Experiments are limited to 3 small-scale multi-relation tasks where the base model has 100% accuracy. Generalization to open QA, multi-hop facts, or subjective relations is unknown.
Component selection relies on manual heuristics. While WCC extraction is automated, deciding which components represent a concept and whether to use intersections/unions depends on task knowledge.
The study primarily uses Gemma 2 2B. Stability across different architectures, scales, and SAE qualities requires further validation.
Filtering high-density features excludes critical general computation. Ablating these features causes structural collapse, indicating they likely perform essential but unexplained functions.
Transcoder migration only achieved ~27% success, suggesting co-activation components are not yet a "plug-and-play" solution for all dictionary or circuit tools.

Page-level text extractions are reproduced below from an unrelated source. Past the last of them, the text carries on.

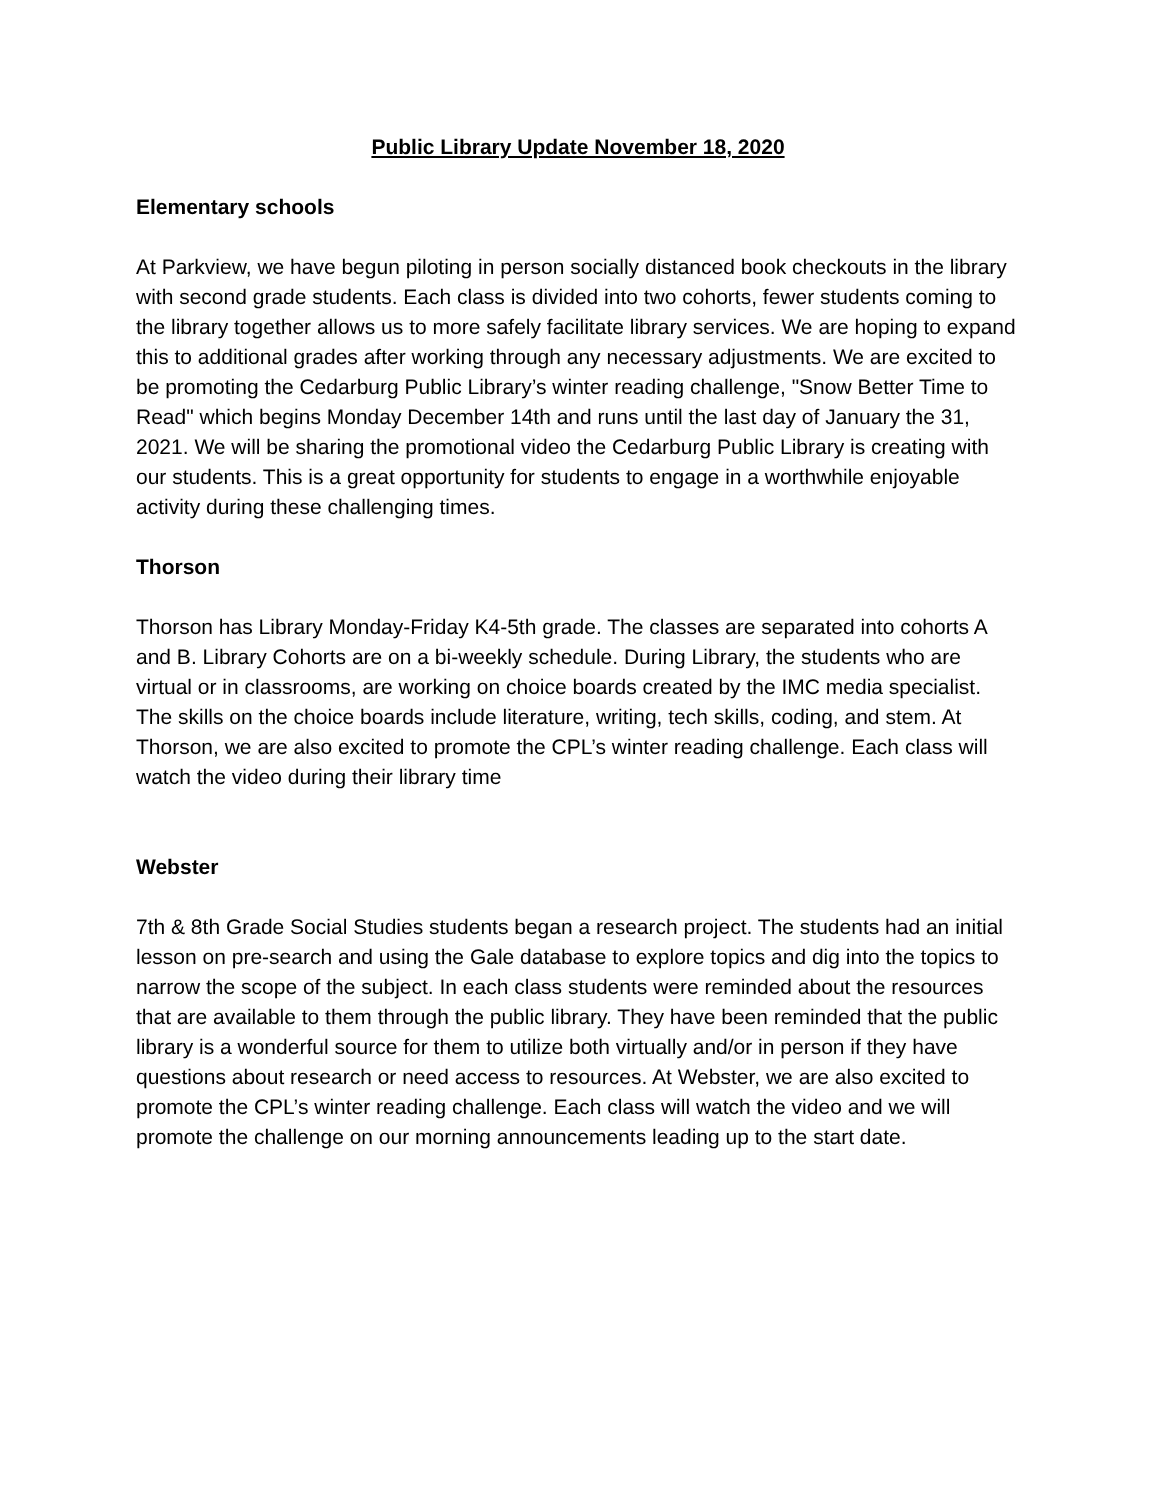Public Library Update November 18, 2020
Elementary schools
At Parkview, we have begun piloting in person socially distanced book checkouts in the library with second grade students. Each class is divided into two cohorts, fewer students coming to the library together allows us to more safely facilitate library services. We are hoping to expand this to additional grades after working through any necessary adjustments. We are excited to be promoting the Cedarburg Public Library’s winter reading challenge, "Snow Better Time to Read" which begins Monday December 14th and runs until the last day of January the 31, 2021. We will be sharing the promotional video the Cedarburg Public Library is creating with our students. This is a great opportunity for students to engage in a worthwhile enjoyable activity during these challenging times.
Thorson
Thorson has Library Monday-Friday K4-5th grade. The classes are separated into cohorts A and B. Library Cohorts are on a bi-weekly schedule. During Library, the students who are virtual or in classrooms, are working on choice boards created by the IMC media specialist. The skills on the choice boards include literature, writing, tech skills, coding, and stem. At Thorson, we are also excited to promote the CPL’s winter reading challenge. Each class will watch the video during their library time
Webster
7th & 8th Grade Social Studies students began a research project. The students had an initial lesson on pre-search and using the Gale database to explore topics and dig into the topics to narrow the scope of the subject. In each class students were reminded about the resources that are available to them through the public library. They have been reminded that the public library is a wonderful source for them to utilize both virtually and/or in person if they have questions about research or need access to resources. At Webster, we are also excited to promote the CPL’s winter reading challenge. Each class will watch the video and we will promote the challenge on our morning announcements leading up to the start date.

vs. Single Feature SAE Analysis: Single features are easier to interpret but incomplete. This paper emphasizes cross-layer groups to capture concepts more holistically.
vs. Circuit Tracing / Transcoders: Circuit tracing is more granular but produces complex, high-cost graphs. Co-activation provides a lightweight module-level explanation.
vs. Knowledge Neurons / Causal Tracing: While knowledge neurons focus on specific layers or neurons, this work focuses on SAE feature components and enables compositional counterfactual steering.
vs. Function/Relation Vectors: Unlike relation vectors that treat relations as linear directions or attention functions, this provides a feature-level modular view, explaining why certain relations like synonyms/antonyms are harder to modularize.

Rating¶

Novelty: ⭐⭐⭐⭐⭐ Automated extraction of causal semantic modules from SAE co-activation is highly innovative.
Experimental Thoroughness: ⭐⭐⭐⭐ Extensive analysis of intervention, composition, specificity, and layer distribution, though tasks and model size are limited.
Writing Quality: ⭐⭐⭐⭐ Clear methodology and comprehensive tables, though heuristic selection could be more systematic.
Value: ⭐⭐⭐⭐⭐ Highly insightful for mechanistic interpretability, model editing, and controlled generation; code release adds significant reproducibility value.